§ STATED EXERCISE A: In the album article below, what is the source of the album's title?
§ STATED EXERCISE B: List every genre the album article below gives for the record.
§ STATED EXERCISE C: Condense the paragraph of the album article that opens with "In 1989, begins a period" into one short sentence that keeps its main facts.

§ TEXT PASSAGE:
* * * * * * * * *

Studio album by Los Fabulosos Cadillacs
- Released: 1989
- Recorded: September – October 1989
- Genre: Rock en español, ska, reggae
- Length: 36:17
- Label: CBS
- Producer: Los Fabulosos Cadillacs

Los Fabulosos Cadillacs chronology
| El Ritmo Mundial (1988) | El Satanico Dr. Cadillac (1989) | Volumen 5 (1990) |

= El Satanico Dr. Cadillac =

El Satanico Dr. Cadillac (Spanish for The Satanic Dr. Cadillac) Released in 1989 is the fourth studio album from the Argentine Ska, reggae band Los Fabulosos Cadillacs.

In 1989, begins a period of creative downhill along with the economic crisis that Argentina was going through, this got reflected in sales and quality of production of this album.

The album's (and title track's) title come from the Spanish title for the James Bond film Dr. No, "El Satánico Dr. No" (The Satanic Dr. No).

* * * * * * * * *

§ DATASET RECORDS:

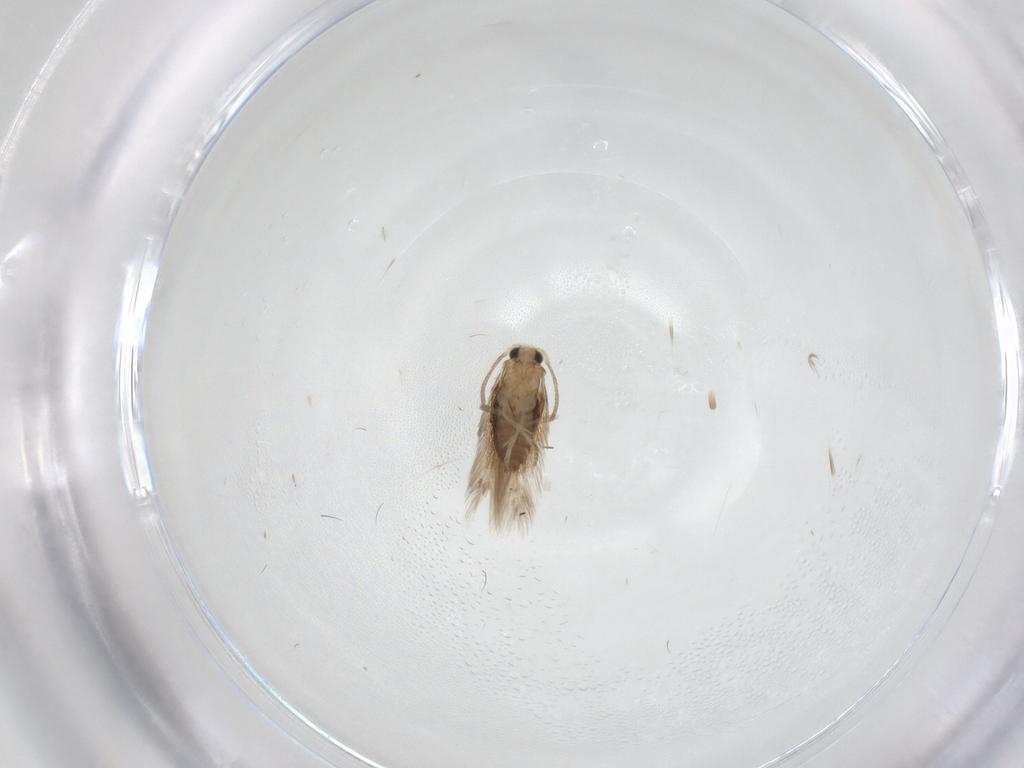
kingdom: Animalia
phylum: Arthropoda
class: Insecta
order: Lepidoptera
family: Nepticulidae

* * * * * * * * *

§ EXERCISE RESPONSE A: The title comes from "El Satánico Dr. No" (The Satanic Dr. No), the Spanish title of the James Bond film Dr. No.

§ EXERCISE RESPONSE B: Rock en español, ska, reggae

§ EXERCISE RESPONSE C: In 1989, a creative decline set in alongside Argentina's economic crisis, which showed in the album's sales and production quality.